# relationship between thickness and depth of cut



## Bear (Feb 12, 2007)

I am trying to understand the math behind any given router bit (for instance a 5/8", 14 degree or 3/4", 7 degree), the depth of cut that one should expect to set it at to produce a tight joint, and the thickness of the wood it can be used on. 

I like to avoid traditional dimension lumber in my projects, but the above has been the source of many BTU's and I'm curious if anyone has this figured out. Manufacturers are great at specific dimensions and profiles, but thats only a beginning.

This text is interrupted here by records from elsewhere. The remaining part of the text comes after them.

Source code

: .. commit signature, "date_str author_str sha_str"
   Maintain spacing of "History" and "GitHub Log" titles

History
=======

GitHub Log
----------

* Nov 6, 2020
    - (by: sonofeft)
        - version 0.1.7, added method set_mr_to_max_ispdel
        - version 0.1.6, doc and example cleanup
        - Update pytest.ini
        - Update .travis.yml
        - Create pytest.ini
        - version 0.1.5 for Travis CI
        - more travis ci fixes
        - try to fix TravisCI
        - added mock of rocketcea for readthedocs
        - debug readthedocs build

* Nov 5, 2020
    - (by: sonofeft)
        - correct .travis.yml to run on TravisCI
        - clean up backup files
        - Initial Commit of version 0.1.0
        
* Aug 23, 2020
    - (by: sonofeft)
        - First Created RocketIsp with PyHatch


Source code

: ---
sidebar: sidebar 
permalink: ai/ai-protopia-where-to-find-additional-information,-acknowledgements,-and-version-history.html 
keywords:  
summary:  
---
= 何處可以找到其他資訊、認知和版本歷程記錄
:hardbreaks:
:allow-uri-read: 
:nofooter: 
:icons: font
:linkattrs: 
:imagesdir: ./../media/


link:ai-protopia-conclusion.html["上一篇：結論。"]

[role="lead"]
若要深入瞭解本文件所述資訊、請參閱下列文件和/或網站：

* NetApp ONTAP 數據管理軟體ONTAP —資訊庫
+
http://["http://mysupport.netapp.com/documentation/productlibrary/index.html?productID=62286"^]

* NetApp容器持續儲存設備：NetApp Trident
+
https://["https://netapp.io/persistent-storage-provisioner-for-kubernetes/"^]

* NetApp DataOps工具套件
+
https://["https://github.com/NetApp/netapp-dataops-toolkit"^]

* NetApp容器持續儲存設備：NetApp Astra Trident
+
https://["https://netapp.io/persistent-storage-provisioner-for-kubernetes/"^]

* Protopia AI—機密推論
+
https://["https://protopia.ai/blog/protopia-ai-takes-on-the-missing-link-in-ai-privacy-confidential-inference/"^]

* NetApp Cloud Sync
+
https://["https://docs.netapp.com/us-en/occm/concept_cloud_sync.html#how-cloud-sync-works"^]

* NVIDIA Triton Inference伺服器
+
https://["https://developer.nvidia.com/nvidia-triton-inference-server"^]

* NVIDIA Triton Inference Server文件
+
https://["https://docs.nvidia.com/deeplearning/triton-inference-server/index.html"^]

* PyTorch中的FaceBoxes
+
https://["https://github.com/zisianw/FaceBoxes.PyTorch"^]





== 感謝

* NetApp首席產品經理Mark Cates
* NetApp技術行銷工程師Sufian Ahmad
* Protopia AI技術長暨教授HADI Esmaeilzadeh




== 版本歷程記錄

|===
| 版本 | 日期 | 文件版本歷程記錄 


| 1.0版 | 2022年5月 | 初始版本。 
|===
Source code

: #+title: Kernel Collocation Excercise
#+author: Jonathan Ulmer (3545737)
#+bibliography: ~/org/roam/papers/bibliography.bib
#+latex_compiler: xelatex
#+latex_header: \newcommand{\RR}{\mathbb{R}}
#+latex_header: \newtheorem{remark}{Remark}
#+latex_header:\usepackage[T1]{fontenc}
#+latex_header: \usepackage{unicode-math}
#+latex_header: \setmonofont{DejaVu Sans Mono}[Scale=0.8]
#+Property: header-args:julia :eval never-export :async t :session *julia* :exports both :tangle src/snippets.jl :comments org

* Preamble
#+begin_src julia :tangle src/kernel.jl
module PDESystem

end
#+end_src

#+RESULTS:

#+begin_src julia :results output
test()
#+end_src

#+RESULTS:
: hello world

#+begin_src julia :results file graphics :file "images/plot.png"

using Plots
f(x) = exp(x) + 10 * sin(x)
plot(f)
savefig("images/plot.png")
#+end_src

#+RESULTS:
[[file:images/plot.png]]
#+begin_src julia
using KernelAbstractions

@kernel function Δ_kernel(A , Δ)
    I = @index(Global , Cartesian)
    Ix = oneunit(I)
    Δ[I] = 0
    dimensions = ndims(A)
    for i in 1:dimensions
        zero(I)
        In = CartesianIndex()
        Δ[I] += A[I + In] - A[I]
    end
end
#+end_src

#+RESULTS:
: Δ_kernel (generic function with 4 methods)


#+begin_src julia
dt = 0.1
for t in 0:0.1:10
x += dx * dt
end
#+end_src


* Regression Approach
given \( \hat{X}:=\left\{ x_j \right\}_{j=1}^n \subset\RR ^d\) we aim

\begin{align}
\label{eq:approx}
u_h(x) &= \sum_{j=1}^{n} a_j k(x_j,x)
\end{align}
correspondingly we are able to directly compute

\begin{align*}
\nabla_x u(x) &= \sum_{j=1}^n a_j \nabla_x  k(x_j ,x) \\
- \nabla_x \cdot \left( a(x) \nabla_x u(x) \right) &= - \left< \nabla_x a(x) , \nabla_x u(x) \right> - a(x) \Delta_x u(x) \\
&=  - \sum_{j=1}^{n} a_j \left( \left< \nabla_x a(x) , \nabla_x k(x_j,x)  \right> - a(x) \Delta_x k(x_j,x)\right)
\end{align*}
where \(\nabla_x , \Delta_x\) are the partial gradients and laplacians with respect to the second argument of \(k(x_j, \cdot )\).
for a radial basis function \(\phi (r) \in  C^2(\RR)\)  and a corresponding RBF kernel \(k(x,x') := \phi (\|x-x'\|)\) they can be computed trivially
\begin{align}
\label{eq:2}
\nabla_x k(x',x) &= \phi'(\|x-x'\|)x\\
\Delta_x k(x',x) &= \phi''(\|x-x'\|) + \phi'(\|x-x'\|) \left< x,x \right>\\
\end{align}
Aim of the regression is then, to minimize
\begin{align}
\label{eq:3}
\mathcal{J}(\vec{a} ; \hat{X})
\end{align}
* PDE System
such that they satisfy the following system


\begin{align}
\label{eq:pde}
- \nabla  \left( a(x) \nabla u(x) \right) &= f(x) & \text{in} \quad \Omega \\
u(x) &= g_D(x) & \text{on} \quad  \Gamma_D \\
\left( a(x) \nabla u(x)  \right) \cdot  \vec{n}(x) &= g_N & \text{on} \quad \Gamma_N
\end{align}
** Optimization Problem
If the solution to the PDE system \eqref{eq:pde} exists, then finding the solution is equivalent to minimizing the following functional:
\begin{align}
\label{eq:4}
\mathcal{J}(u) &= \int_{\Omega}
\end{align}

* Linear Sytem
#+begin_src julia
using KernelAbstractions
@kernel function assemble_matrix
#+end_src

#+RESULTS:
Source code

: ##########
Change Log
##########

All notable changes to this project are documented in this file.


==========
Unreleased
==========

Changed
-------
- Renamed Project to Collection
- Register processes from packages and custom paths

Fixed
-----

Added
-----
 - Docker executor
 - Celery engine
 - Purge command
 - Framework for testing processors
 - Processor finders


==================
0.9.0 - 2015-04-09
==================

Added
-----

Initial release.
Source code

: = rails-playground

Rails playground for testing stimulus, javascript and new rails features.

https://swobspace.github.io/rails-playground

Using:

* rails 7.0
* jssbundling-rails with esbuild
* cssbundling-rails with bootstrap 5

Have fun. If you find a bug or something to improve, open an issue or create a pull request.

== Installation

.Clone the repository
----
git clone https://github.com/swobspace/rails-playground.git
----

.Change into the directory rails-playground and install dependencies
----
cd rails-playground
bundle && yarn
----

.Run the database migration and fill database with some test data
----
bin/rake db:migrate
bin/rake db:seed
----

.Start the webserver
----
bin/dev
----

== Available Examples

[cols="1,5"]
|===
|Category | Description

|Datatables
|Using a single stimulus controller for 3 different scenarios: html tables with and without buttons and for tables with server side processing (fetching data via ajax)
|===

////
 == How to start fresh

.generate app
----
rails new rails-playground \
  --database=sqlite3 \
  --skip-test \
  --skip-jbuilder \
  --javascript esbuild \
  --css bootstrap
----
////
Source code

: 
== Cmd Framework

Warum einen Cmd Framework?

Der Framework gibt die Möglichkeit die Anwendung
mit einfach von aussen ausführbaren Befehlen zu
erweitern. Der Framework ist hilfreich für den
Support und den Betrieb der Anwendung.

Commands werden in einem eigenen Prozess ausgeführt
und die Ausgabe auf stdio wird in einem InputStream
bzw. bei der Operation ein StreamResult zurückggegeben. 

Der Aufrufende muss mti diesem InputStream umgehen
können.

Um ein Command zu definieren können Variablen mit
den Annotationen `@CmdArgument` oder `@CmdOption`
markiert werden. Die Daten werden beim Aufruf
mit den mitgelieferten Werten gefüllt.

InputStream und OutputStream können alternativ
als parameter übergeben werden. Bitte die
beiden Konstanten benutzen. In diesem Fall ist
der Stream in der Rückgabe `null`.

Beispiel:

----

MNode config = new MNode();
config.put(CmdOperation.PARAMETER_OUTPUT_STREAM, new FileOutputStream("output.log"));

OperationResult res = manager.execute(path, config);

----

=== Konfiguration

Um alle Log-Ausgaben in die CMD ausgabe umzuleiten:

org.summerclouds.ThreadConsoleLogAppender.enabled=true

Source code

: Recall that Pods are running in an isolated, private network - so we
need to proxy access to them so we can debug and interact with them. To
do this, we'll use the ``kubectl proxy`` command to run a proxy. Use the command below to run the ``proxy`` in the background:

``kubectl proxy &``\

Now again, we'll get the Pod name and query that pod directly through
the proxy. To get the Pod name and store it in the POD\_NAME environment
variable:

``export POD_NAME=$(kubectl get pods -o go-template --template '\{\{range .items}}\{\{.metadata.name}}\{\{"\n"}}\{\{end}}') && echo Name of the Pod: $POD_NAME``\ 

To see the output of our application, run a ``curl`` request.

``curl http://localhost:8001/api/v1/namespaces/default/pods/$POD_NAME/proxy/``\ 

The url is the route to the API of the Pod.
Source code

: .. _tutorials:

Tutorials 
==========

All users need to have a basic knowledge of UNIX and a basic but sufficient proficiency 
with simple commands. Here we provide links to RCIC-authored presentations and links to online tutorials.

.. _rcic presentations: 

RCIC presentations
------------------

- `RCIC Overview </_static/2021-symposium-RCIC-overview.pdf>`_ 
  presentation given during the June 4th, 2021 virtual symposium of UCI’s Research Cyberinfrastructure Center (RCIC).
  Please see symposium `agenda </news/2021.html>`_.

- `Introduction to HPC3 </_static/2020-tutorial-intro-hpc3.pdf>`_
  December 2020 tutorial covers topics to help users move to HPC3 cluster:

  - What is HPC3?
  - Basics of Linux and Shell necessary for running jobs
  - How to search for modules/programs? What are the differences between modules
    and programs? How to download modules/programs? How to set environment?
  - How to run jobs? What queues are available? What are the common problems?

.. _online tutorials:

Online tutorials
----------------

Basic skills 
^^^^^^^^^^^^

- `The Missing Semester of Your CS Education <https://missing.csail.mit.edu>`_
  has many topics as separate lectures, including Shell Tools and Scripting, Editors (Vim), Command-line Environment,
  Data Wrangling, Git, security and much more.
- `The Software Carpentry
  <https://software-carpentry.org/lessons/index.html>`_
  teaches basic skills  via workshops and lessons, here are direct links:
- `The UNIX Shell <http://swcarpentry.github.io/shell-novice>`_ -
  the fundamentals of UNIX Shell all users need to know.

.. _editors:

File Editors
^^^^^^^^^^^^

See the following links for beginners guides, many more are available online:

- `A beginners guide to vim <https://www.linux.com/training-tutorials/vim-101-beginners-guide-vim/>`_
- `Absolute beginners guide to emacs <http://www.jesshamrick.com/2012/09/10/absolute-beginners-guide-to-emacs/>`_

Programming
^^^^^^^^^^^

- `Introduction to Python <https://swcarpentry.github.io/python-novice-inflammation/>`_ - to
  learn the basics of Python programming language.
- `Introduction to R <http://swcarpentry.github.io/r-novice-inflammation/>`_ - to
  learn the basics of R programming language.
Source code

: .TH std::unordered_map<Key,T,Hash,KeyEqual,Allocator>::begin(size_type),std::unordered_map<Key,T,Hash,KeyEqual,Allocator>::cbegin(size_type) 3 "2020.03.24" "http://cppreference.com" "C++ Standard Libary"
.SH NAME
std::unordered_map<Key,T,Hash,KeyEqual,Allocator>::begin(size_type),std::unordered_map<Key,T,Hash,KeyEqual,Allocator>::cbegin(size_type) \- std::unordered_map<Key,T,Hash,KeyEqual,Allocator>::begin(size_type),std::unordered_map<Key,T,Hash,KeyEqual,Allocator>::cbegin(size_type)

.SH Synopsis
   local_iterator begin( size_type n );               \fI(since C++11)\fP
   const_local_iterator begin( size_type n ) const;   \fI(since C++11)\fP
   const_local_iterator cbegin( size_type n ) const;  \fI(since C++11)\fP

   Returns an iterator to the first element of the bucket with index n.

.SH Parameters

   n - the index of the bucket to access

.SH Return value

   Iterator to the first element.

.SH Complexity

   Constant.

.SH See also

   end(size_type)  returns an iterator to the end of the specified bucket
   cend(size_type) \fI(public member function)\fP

Thanks in advance for your responses.


----------



## Joe Lyddon (Sep 11, 2004)

*W e l c o m e . . A b o a r d . . Bear*

That's a good question... will be interesting to see the answers...


----------



## Mike (Nov 22, 2004)

There are several basic rules we follow, a good example is when cutting a dado joint we cut half the thickness of the wood. For 3/4" thickness we would set our depth for 3/8". In 1/2" thickness a 1/4" depth. This method keeps the majority of the strength of the wood intact and yet provides a strong joint not likely to pull apart. By using a dovetail bit we gain additional strength through mechanical advantage. It is not just the glue holding the joint together, it is the shear strength of the wood itself working with the glue. By shear strength I mean the amount of pressure required to pull the wood apart. As far as why this angle or that goes, some engineer figured out that 7 degrees was the overall best choice and most followed this example. We know from hand cut dovetails that most any angle will work. As for how to make a tight joint, the less space or slop in the joint the better. If you really need a full explanation on the math I'm afraid you will need to speak with an engineer. I can only provide the practicle, real world explanation.


----------